🤖 AI Summary
This study addresses the challenge of intractable marginal likelihood computation in stochastic compartmental models for epidemic surveillance due to partially observed data. Within the dynamical survival analysis (DSA) framework, the authors derive, for the first time, a closed-form marginal likelihood tailored to discrete incidence count data. The approach integrates a large-population limit approximation with a counting-process-based stochastic model, achieving both computational efficiency and modeling flexibility. It naturally extends to frailty models incorporating individual heterogeneity in susceptibility. Experiments on simulated and real-world datasets—including Ebola and SARS-CoV-2 variants—demonstrate that the method yields parameter estimates nearly as accurate as those from exact but computationally prohibitive benchmark approaches, while enabling practical applications in modeling transmission dynamics and susceptibility distributions.
📝 Abstract
Stochastic compartmental models are prevalent tools for describing disease spread, but inference under these models is challenging for many types of surveillance data when the marginal likelihood function becomes intractable due to missing information. To address this, we develop a closed-form likelihood for discretely observed incidence count data under the dynamical survival analysis (DSA) paradigm.
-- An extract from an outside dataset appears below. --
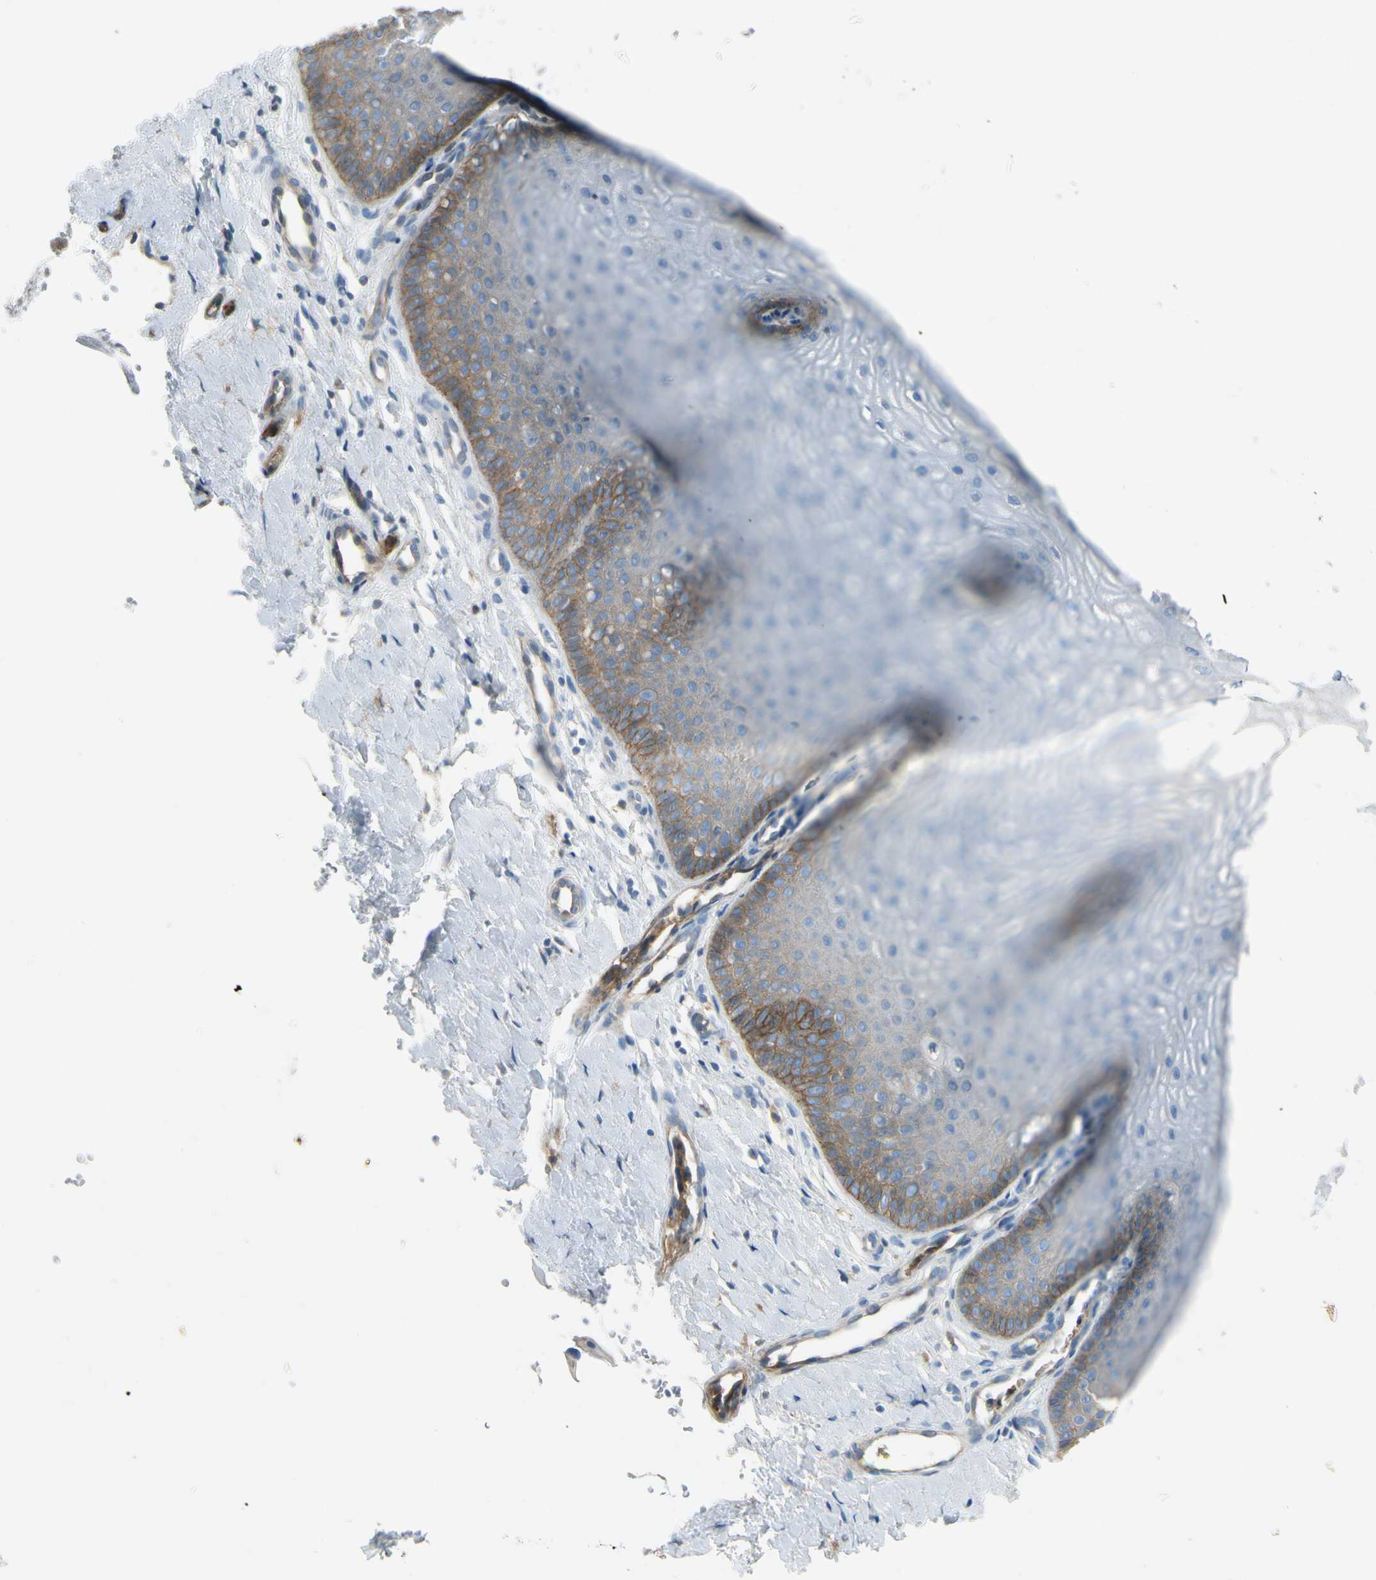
{"staining": {"intensity": "strong", "quantity": ">75%", "location": "cytoplasmic/membranous"}, "tissue": "cervix", "cell_type": "Glandular cells", "image_type": "normal", "snomed": [{"axis": "morphology", "description": "Normal tissue, NOS"}, {"axis": "topography", "description": "Cervix"}], "caption": "The photomicrograph shows immunohistochemical staining of benign cervix. There is strong cytoplasmic/membranous staining is seen in about >75% of glandular cells.", "gene": "ITGA3", "patient": {"sex": "female", "age": 55}}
The method approximates the stochastic population-level hazard by a large population limit while retaining a count-valued stochastic model, and leads to survival analytic inferential strategies that are both computationally efficient and flexible to model generalizations. Through simulation, we show that parameter estimation is competitive with recent exact but computationally expensive likelihood-based methods in partially observed settings. Previous work has shown that the DSA approximation is generalizable, and we show that the inferential developments here also carry over to models featuring individual heterogeneity, such as frailty models. We consider case studies of both Ebola and COVID-19 data on variants of the model, including a network-based epidemic model and a model with distributions over susceptibility, demonstrating its flexibility and practical utility on real, partially observed datasets.